# Discostix



## Guest (Apr 9, 2010)

I made an acrostic poem to introduce myself:

D-Down right nasty
I- Insane
S - Sick wicked
C - Cowabunga dude
O - Oh my god it's Discostix
S - Shaun White has a cheese beanie
T - Totally rad
I - I as in me , as in mr. Discostix
X - XTREME in every way

That poem sums up me in a nutshell

I am an industry member for an industry powerhouse which it can't be named because it doesn't exist yet.

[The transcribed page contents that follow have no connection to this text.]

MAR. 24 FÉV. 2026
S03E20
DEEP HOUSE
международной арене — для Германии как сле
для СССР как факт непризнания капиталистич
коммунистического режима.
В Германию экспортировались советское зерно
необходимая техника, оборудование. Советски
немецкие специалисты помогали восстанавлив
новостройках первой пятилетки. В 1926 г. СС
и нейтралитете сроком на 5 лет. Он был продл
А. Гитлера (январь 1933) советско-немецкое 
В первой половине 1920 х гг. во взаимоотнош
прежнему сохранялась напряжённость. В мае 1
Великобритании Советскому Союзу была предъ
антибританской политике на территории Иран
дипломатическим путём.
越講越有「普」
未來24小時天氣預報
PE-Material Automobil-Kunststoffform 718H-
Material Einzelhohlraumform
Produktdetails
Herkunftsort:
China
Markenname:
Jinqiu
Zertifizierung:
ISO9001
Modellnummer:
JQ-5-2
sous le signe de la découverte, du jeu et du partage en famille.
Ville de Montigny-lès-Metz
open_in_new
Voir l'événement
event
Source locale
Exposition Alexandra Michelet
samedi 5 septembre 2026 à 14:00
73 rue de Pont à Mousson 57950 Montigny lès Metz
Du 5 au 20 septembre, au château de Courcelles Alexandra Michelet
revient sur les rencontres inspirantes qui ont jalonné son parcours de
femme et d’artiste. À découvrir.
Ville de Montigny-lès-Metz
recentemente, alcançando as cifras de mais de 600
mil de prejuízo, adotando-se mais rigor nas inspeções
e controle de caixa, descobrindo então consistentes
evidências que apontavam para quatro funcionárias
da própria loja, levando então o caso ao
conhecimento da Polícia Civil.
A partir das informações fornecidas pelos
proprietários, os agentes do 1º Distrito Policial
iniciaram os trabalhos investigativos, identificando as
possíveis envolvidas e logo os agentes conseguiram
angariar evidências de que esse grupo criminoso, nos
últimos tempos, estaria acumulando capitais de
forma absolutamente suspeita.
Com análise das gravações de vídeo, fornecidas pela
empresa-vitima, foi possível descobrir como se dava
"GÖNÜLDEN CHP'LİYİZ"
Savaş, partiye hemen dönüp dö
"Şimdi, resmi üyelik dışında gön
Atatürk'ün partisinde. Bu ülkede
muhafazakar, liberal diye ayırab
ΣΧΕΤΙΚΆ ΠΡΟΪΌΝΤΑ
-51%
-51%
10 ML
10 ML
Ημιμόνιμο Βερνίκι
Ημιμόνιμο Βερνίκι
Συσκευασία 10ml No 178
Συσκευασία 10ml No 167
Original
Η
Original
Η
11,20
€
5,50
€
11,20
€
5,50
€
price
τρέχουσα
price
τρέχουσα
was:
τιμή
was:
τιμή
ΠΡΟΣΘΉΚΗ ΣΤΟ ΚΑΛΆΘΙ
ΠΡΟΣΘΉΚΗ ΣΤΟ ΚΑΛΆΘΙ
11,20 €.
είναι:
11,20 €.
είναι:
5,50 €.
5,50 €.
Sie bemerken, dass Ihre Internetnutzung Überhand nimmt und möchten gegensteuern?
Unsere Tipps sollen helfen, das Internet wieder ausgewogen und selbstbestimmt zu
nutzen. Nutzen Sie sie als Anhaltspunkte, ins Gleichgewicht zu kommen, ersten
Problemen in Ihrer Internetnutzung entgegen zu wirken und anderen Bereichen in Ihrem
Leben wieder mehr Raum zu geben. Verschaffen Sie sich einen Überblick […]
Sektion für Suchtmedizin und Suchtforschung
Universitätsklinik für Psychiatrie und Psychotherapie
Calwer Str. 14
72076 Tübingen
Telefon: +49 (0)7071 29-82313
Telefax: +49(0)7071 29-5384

I am single , lonley and looking for a partner. Could you be that one person , I doubt it.


----------



## Guest (Apr 9, 2010)

Welcome to the forum Discostix


----------



## BliND KiNK (Feb 22, 2010)

lol despite you being a dick about my schtuff.. welcome to the forums.


----------



## ETM (Aug 11, 2009)

Look I made one too LOL

D- Douchebag
I- ignoramis
S - sees dead people
C - clown shoe
O - obese
S - schlong eater
T - troll
I - interweb warrior
X - x gay porn star (semi retired)


----------



## Guest (Apr 9, 2010)

Made you one ETM:

E - Extremely lame
T - Time to leave
M - Massive lamo


----------



## Guest (Apr 9, 2010)

Discostix new snowboard teaser:



Me teasing

I ride for smokin snowboards because I am smokin hot!!!

Any ladies on this forum want my Bebo account?


----------



## jitpunkia (Mar 24, 2010)

troll .. nuff said


----------



## Guest (Apr 10, 2010)

Let the haters hate. 

Bandana's are gay


----------



## Sam I Am (Sep 9, 2009)

CrazyTatsu?! Is that you???


----------